▸ WORK TO DO:
- a) Answer these questions about the post on L1-penalized likelihood, one per line:
(i) Which paper does the post say it follows?
(ii) What is given as an example of a non-linear model?
(iii) What does the vector Y hold?
- b) Edit the part of the post on L1-penalized likelihood that opens with the words "Following a paper" and closes with "lot more blurry.", writing it out again with "unclear" in place of "blurry".

▸ SELECTION:
L1-penalized likelihood asymptotics

selective inference
Generalizing Lasso penalty to non-linear model, e.g. a binomial model.

Kenneth Hung


April 10, 2017

Following a paper by Lee et al. (2016) on the correcting for the selection bias after lasso-based selection, a natural progression is to consider general penalized likelihood selections. In GLM, we are at least provided with a sufficient statistics, but this would not be the case in a more general likelihood setting, rendering the description of the selection event a lot more blurry.

Most specifically, the set up is as follows: we have a matrix \(X\) consisting of \(n\) row of covariates, \(Y\) a vector consisting of all the responses. We assume the model, given by the log-likelihood below,

\[\sum_{i=1}^n \ell(\theta_n; Y_n, X_n).\]

Here we will not move into high-dimensional regime and thus assumes \(\theta_n\) to have dimension \[d\]. Subsequently, we perform selection based on maximizing

\[\sum_{i=1}^n \ell(\theta_n; Y_n, X_n) - \lambda_n \|\theta_n\|_1,\]

with some tuning parameter \(\lambda_n\).

▸ DATA SHOWN:
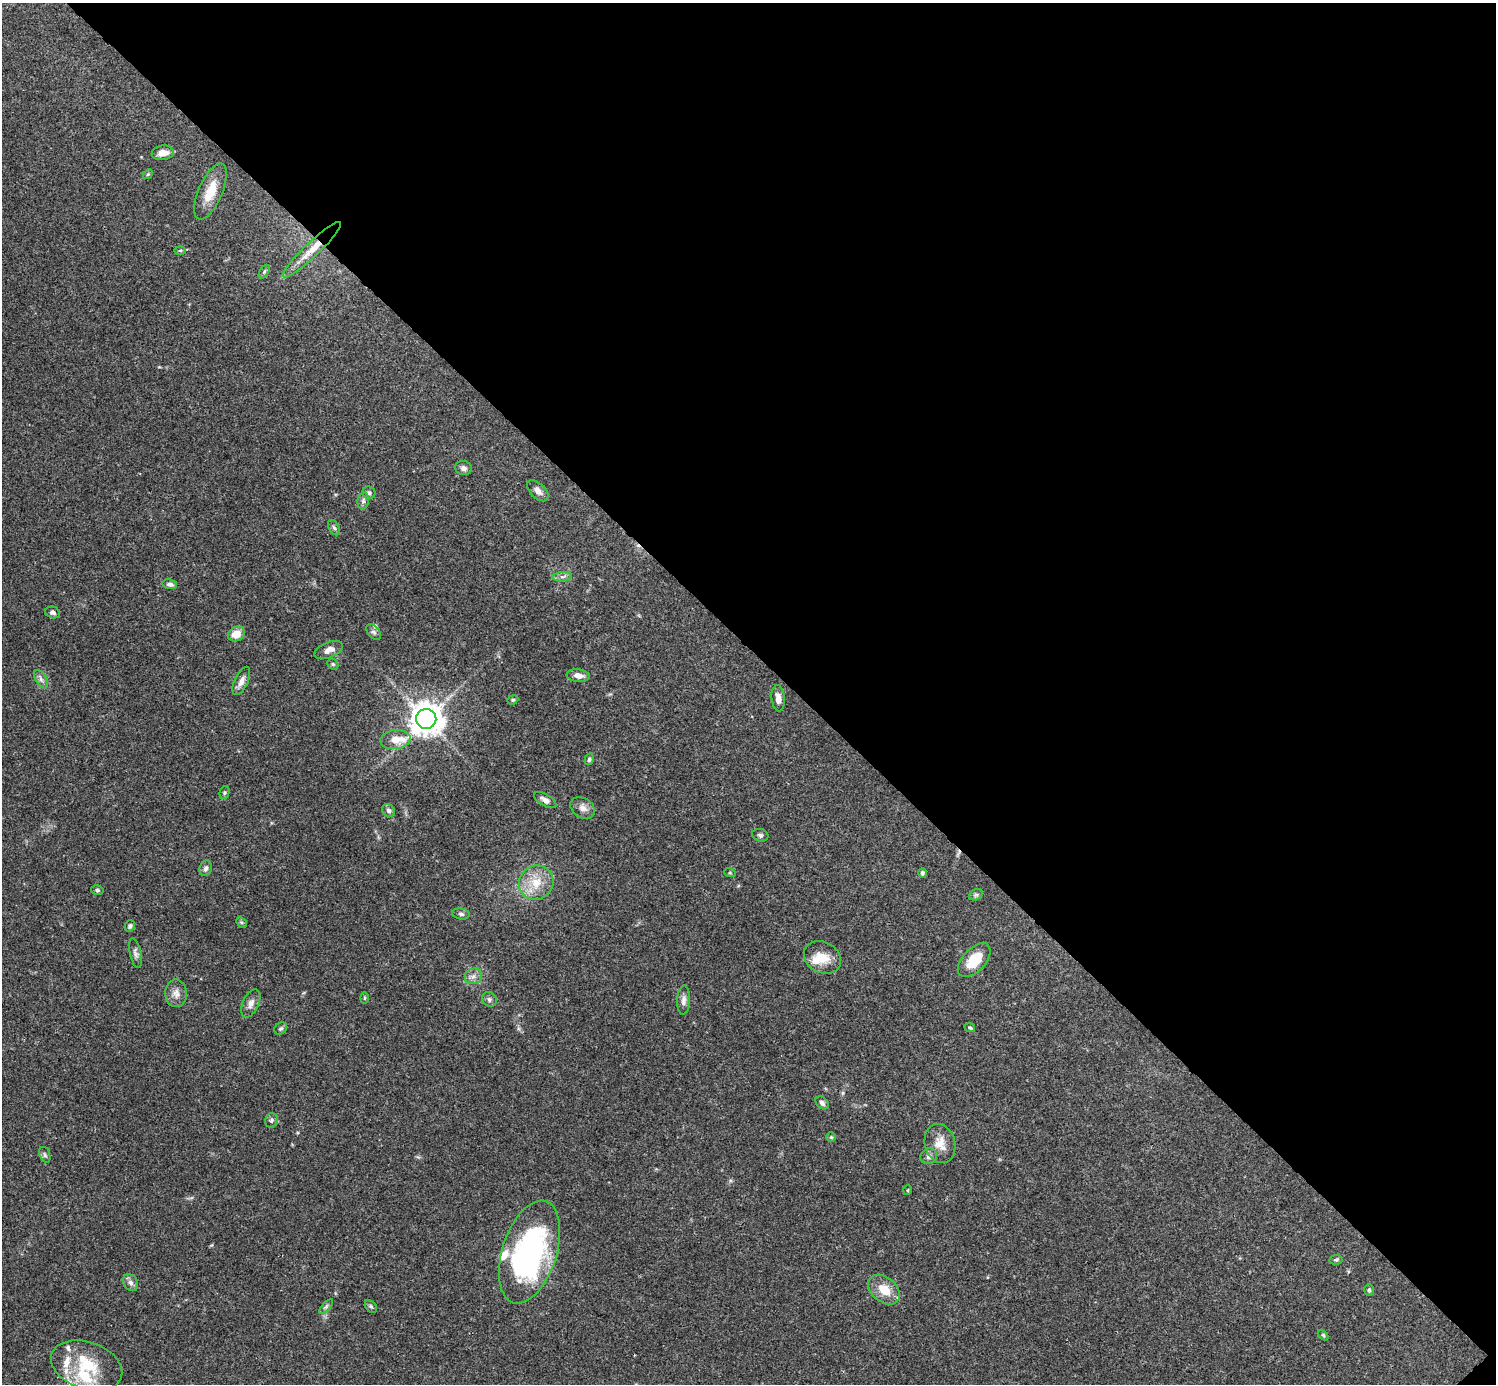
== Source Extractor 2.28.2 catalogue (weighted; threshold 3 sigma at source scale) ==
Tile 8 of 4 x 4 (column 4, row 2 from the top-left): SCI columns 4485-5978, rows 2920-4301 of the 5982 x 5981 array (HDU 1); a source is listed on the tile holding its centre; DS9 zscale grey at full resolution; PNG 1498 x 1386 px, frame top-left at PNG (2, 3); each listed source drawn as its Kron ellipse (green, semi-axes under 4 px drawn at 4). Shown black and unused: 47% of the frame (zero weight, under 3 of 4 exposures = <1% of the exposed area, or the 3 px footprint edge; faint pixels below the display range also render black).
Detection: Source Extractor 2.28.2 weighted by HDU 2 'WHT'; one run over the whole footprint, this tile lists its part. Background 0.0409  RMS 0.0027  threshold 0.0119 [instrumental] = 3 sigma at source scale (4.5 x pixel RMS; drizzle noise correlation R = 1.50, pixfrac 1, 0.05/0.05 arcsec/px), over >= 5 px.
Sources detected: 75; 8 inside a brighter listed object's ellipse — not listed separately; the other 67 listed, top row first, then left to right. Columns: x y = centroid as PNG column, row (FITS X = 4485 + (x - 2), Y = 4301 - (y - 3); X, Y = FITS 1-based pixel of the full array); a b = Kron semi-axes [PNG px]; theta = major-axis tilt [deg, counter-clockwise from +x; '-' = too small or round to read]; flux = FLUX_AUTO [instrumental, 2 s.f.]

▸ EXPECTED ANSWERS:
- a)
(i) Lee et al. (2016)
(ii) A binomial model
(iii) All the responses

- b)
Following a paper by Lee et al. (2016) on the correcting for the selection bias after lasso-based selection, a natural progression is to consider general penalized likelihood selections. In GLM, we are at least provided with a sufficient statistics, but this would not be the case in a more general likelihood setting, rendering the description of the selection event a lot more unclear.